7.3.19

Fábio Araújo - Transferência de Uso


(1) Transferência-de-uso de uma ação para os suportes e processos de desenho

A minha folha de papel torna-se num teclado/máquina de escrever.

Imagino que me encontro à frente de um computador ou máquina de escrever, tendo uma série de frases que tenho que redigir com os dedos das minhas mãos (cobertos por tinta preta) numa folha de papel através de um desenho cego. 
Quando nos encontramos a escrever, geralmente deixamos de ter noção onde cada tecla se encontra, a nossa memória gestual acaba por assumir o controlo. Olhamos para o ecrã e escrevemos de uma forma quase inconsciente, mas, quando é necessário saber onde se encontra cada letra e não se tem uma referência visual, a tarefa torna-se bastante difícil, principalmente quando não se pode olhar para o que o está a acontecer na folha de papel. Existe aqui uma forte ligação entre o próprio ato de desenhar e o de escrever, aliás, a duas ações têm em comum a sua própria etimologia, do grego – graphos.

“Em vez de uma visão que exclua outras, eu queria desenhar os momentos que de uma ponta a outra fazem a vida, mostrar a frase interior, a frase sem palavras…Eu queria desenhar a consciência de existir e o fluxo do tempo”
 (Henri Michaux "Drawing the Fow of Time", "Untitled Passages by Henri Michaux", 2000, pág.7)

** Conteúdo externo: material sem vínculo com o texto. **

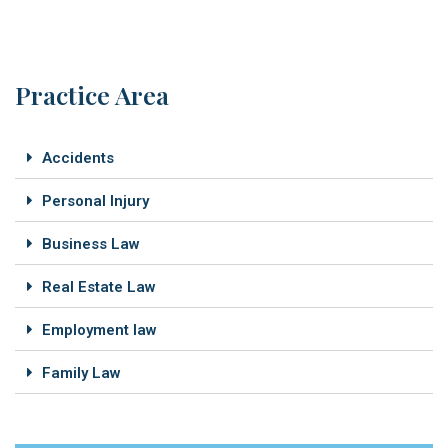
Practice Area
Accidents
Personal Injury
Business Law
Real Estate Law
Employment law
Family Law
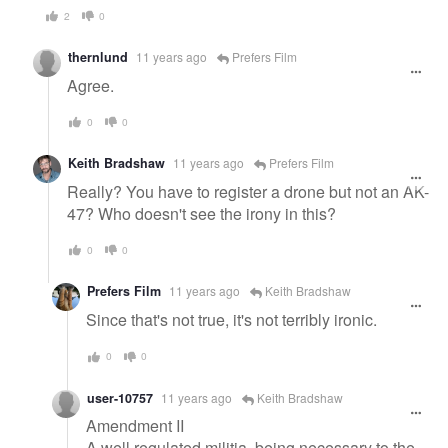
2
0
thernlund
11 years ago
Prefers Film
Agree.
0
0
Keith Bradshaw
11 years ago
Prefers Film
Really? You have to register a drone but not an AK-
47? Who doesn't see the irony in this?
0
0
Prefers Film
11 years ago
Keith Bradshaw
Since that's not true, it's not terribly ironic.
0
0
user-10757
11 years ago
Keith Bradshaw
Amendment II
A well regulated militia, being necessary to the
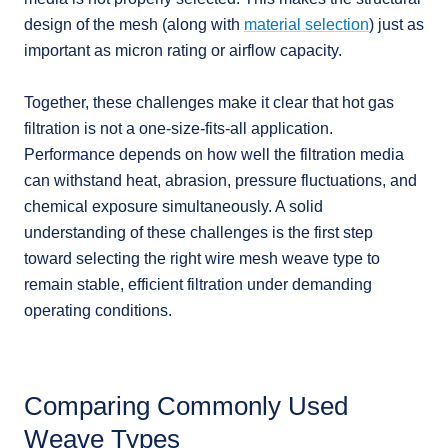
design of the mesh (along with
material selection
) just as
important as micron rating or airflow capacity.
Together, these challenges make it clear that hot gas
filtration is not a one-size-fits-all application.
Performance depends on how well the filtration media
can withstand heat, abrasion, pressure fluctuations, and
chemical exposure simultaneously. A solid
understanding of these challenges is the first step
toward selecting the right wire mesh weave type to
remain stable, efficient filtration under demanding
operating conditions.
Comparing Commonly Used
Weave Types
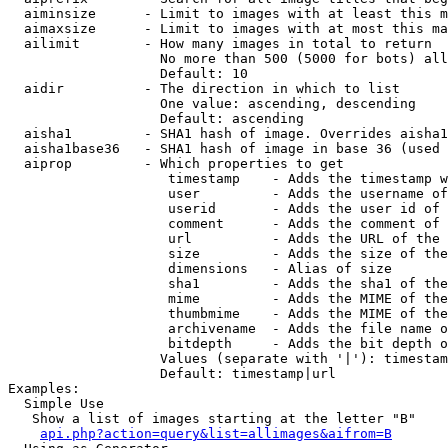
  aiminsize      - Limit to images with at least this m
  aimaxsize      - Limit to images with at most this ma
  ailimit        - How many images in total to return

                   No more than 500 (5000 for bots) all
                   Default: 10

  aidir          - The direction in which to list

                   One value: ascending, descending

                   Default: ascending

O resultado final não revela as frases que foram “escritas/desenhadas”, mas sim uma série de marcas e vestígios do contacto dos dedos com tinta no suporte, um código a ser decifrado, algo parasitário que invade e habita a folha de papel.






Realizei ainda a partir da primeira proposta um segundo exercício. Sendo a grisalha e o papel dobrado elementos comuns no meu trabalho pessoal, acabei por transpor os mesmos para esta proposta.


Matéria atravessada pelo vento do tempo passado, e até do tempo mais-que-passado, do tempo «trespassado» … Não nos surpreende, pois, verificar que a grisalha se impõe sempre que se trata de representar um tempo memorial, mítico ou sobrenatural: um tempo que, por definição, escapa à sua situação cronológica de história… 
(Georges Didi-Huberman, "Grisalha, Poeira e poder do tempo", 2011)

Começo por dobrar uma série de gravuras, remetendo para o ato de dobrar o papel, guardanapos ou panos, criando uma série de vincos e irregularidades no próprio suporte. De seguida peguei no trabalho e mergulhei-o numa aguada realizada a tinta da china, deixando-o submerso durante 8 minutos e 48 segundos. Passado o tempo proposto, pego no papel e por fim coloco-o a secar num estendal. O resultado é uma mancha acinzentada que habita a folha de papel. A tinta entranha-se pelo papel dobrado, depositando-se nos veios das dobragens criando manchas variadas por toda a folha.







(2) Transferência entre duas ações de campos performativos distintos

Plantei os meus pés e reguei-os com água.
Realizo inicialmente o ato de cavar um buraco no jardim da faculdade.
De seguida, num ato absurdo descalço os meus sapatos e coloco-me dentro do buraco cobrindo-o novamente com terra. Com o balde vermelho de água, rego (em excesso) os meus pés (cobertos de terra e plantados) até a água ficar à superfície.
Uma ação do quotidiano é desta forma transposta para um contexto absurdo, onde uma ideia de experiência e de consciência visual é gerada a partir da perceção háptica do contacto dos pés plantados com a terra e a água.



(3) Redireccionamento de um ato conotado com os meios desenho para um espaço físico

Circunscrever, riscar, reserva e apagar.

Os cantos de uma casa/planta possuem uma presença bastante forte e peculiar, definem pontos de ligação, de encontro, de início e de fim. A ideia de extinguir os cantos de um espaço arquitetónico surge como a ideia-base para a realização do exercício, criando desta forma uma planta circular (e sem fim?).
A partir da circunscrição no chão com um lápis obtém-se uma linha que define a área a ser preenchida. Esse preenchimento é dado através do carvão, um material abrasivo e bastante volátil que permite facilmente a correção e o apagamento.  
Apercebi-me também que ao realizar esta ação, faço uma ligação direta com o primeiro exercício onde trabalho com a gravura. Existe uma semelhança entre o resultado de extinguir os cantos de uma sala, dando-lhe o aspeto circular e arredondado com o próprio processo de preparação de uma chapa de calcografia através do arredondamento dos cantos e das bordas. 
Após a realização da ação, o desenho foi apagado, não deixando vestígios e indícios da mesma.